Meta s’apprête à imposer de nouvelles restrictions aux adolescents sur Instagram et Facebook aux États-Unis. Le groupe a conclu un accord avec les procureurs généraux de dizaines d’États américains, dans un contexte de forte pression sur la protection des mineurs en ligne.
Les utilisateurs âgés de 13 à 17 ans seront désormais limités par défaut à deux heures d’utilisation quotidienne cumulée sur les deux plateformes. Ils ne pourront plus accéder normalement à Instagram et Facebook entre minuit et 6 heures du matin, sauf pour utiliser les services de messagerie.
Les notifications seront également mises en sourdine pendant certaines plages horaires, notamment la nuit et durant les heures de cours. L’objectif affiché est de réduire les sollicitations permanentes et de limiter les usages prolongés chez les plus jeunes.
Likes, filtres et pression sociale davantage encadrés
L’accord prévoit aussi un encadrement plus strict des fonctionnalités susceptibles d’accentuer la pression sociale ou les préoccupations liées à l’apparence. Les compteurs de « likes » et certaines réactions sur les contenus des adolescents seront moins visibles par défaut.
Les filtres reproduisant des effets de chirurgie esthétique seront, eux, interdits pour les utilisateurs mineurs. Meta devra également améliorer ses outils de détection de l’âge afin de mieux identifier les adolescents présents sur ses plateformes.

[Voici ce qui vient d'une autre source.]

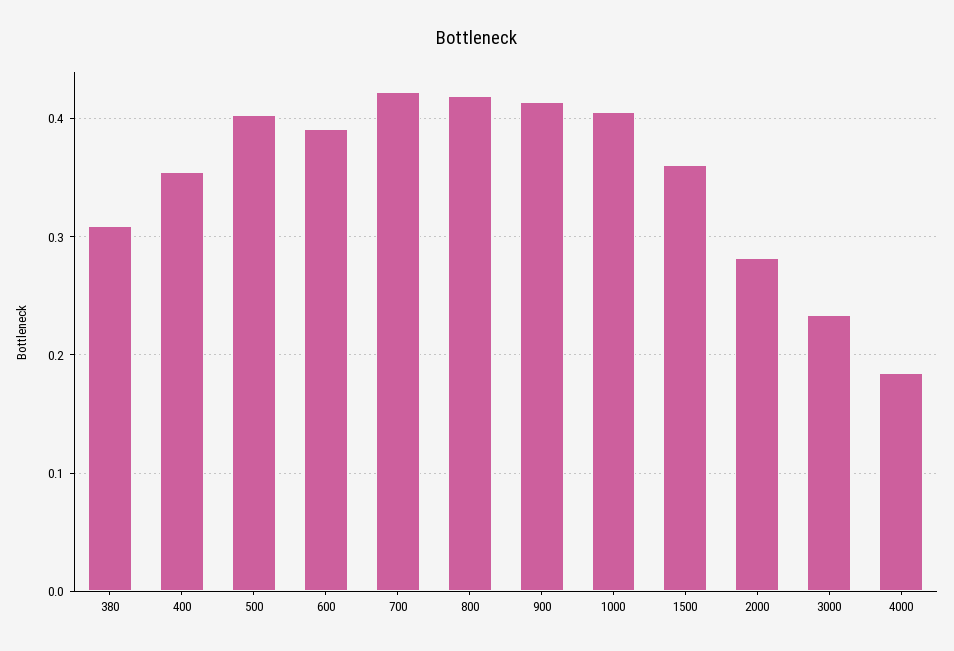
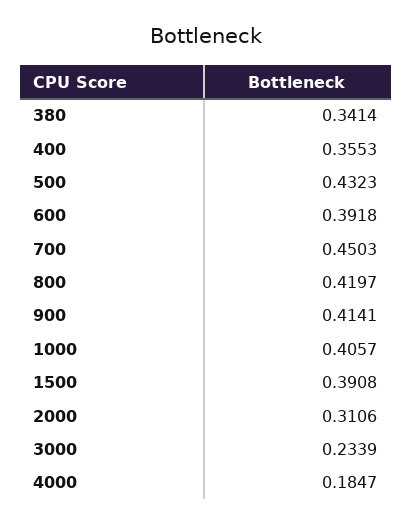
  {
-   "380": 0.31,
+   "380": 0.3414,
    "400": 0.3553,
-   "500": 0.4,
+   "500": 0.4323,
    "600": 0.3918,
-   "700": 0.42,
+   "700": 0.4503,
    "800": 0.4197,
    "900": 0.4141,
    "1000": 0.4057,
-   "1500": 0.36,
+   "1500": 0.3908,
-   "2000": 0.28,
+   "2000": 0.3106,
    "3000": 0.2339,
    "4000": 0.1847
  }

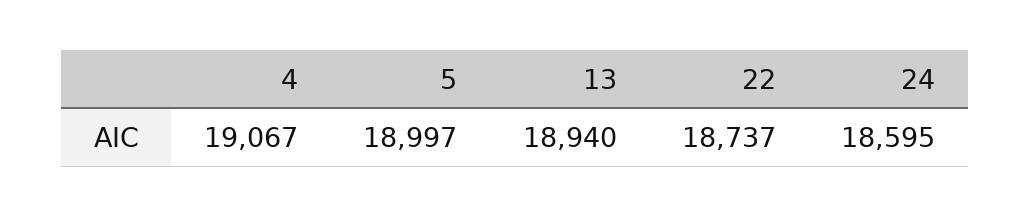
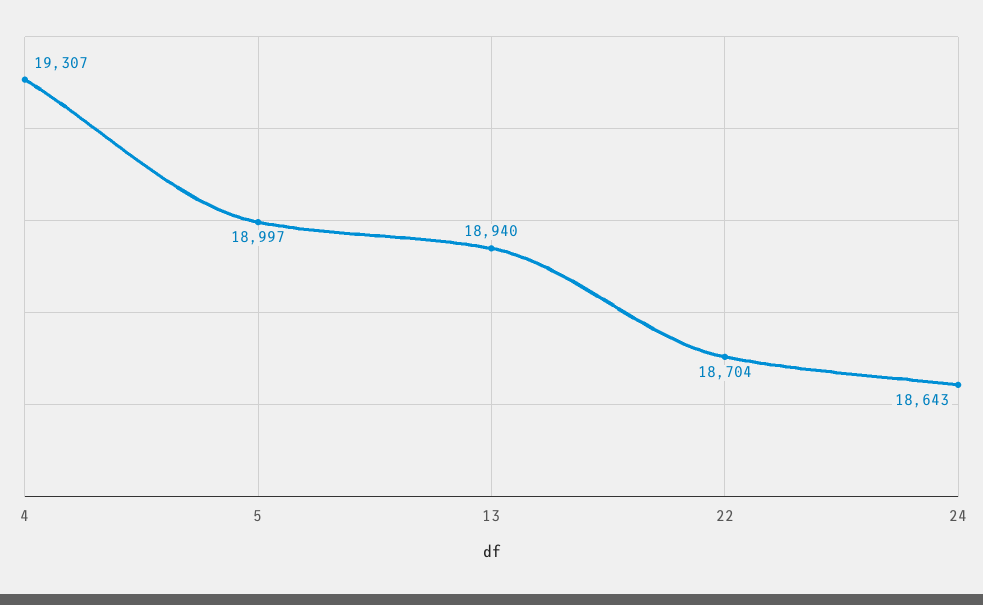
  {
-   "4": 19067,
+   "4": 19307,
    "5": 18997,
    "13": 18940,
-   "22": 18737,
+   "22": 18704,
-   "24": 18595
+   "24": 18643
  }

Ces mesures doivent être déployées dans les six mois dans les États concernés. Les réglages pourront toutefois être assouplis par un parent, à condition que son compte soit associé à celui de l’adolescent.
Un accord à plusieurs milliards de dollars
Le volet financier de la transaction est tout aussi lourd. Meta devrait verser jusqu’à plus de 17 milliards de dollars dans le cadre de l’accord conclu avec les États américains. Avec un règlement distinct signé avec le Texas, le montant global dépasserait 18 milliards de dollars.
Une partie de cette somme sera versée sur plusieurs années et devra financer des actions liées aux dommages attribués à l’usage des réseaux sociaux par les jeunes.
Cet accord ne met toutefois pas fin à l’ensemble des procédures visant Meta. La Floride a refusé d’y participer et entend poursuivre sa propre action. D’autres plaintes déposées par des familles ou des établissements scolaires contre Meta et d’autres plateformes restent également en cours.
Meta conteste toute responsabilité
La transaction intervient alors que le groupe faisait face à un procès d’ampleur aux États-Unis. Une coalition d’États accusait Meta d’avoir conçu des fonctionnalités favorisant une utilisation excessive de ses plateformes et d’avoir contribué à des troubles chez les adolescents.
Meta conteste ces accusations. L’accord conclu ne vaut donc pas reconnaissance de responsabilité de la part du groupe.
Le patron d’Instagram, Adam Mosseri, et le dirigeant de Meta, Mark Zuckerberg, avaient été appelés à s’expliquer dans le cadre de cette procédure. Les débats avaient notamment porté sur les outils de pause proposés aux jeunes utilisateurs et sur leur efficacité réelle.
Une pression sur tout le secteur
Meta veut désormais pousser ses concurrents à adopter des règles comparables. Le groupe appelle TikTok, Snapchat et YouTube à rejoindre la même démarche, estimant qu’une restriction appliquée à une seule plateforme risquerait simplement de déplacer les usages des adolescents vers d’autres applications.
Le mécanisme financier de l’accord va dans ce sens. Une partie supplémentaire des sommes prévues dépendrait de l’adoption de mesures similaires par certaines plateformes concurrentes. Si TikTok, Snapchat et YouTube acceptaient toutes un cadre comparable, la limite d’utilisation fixée par Meta pourrait être abaissée à une heure par jour.
Cette offensive intervient après plusieurs années de procédures et de débats aux États-Unis sur l’impact des réseaux sociaux chez les mineurs. Pour Meta, l’accord permet de tourner une partie du contentieux. Pour les autorités américaines, il marque une nouvelle étape dans la volonté d’imposer aux grandes plateformes des règles plus strictes lorsqu’elles s’adressent aux adolescents.
Reste à savoir si ces restrictions produiront l’effet attendu. Limiter Instagram et Facebook peut réduire l’exposition des jeunes à ces deux plateformes. Mais si les adolescents basculent simplement vers d’autres applications, l’impact pourrait rester limité. C’est tout l’enjeu du bras de fer que Meta cherche désormais à élargir à l’ensemble du secteur.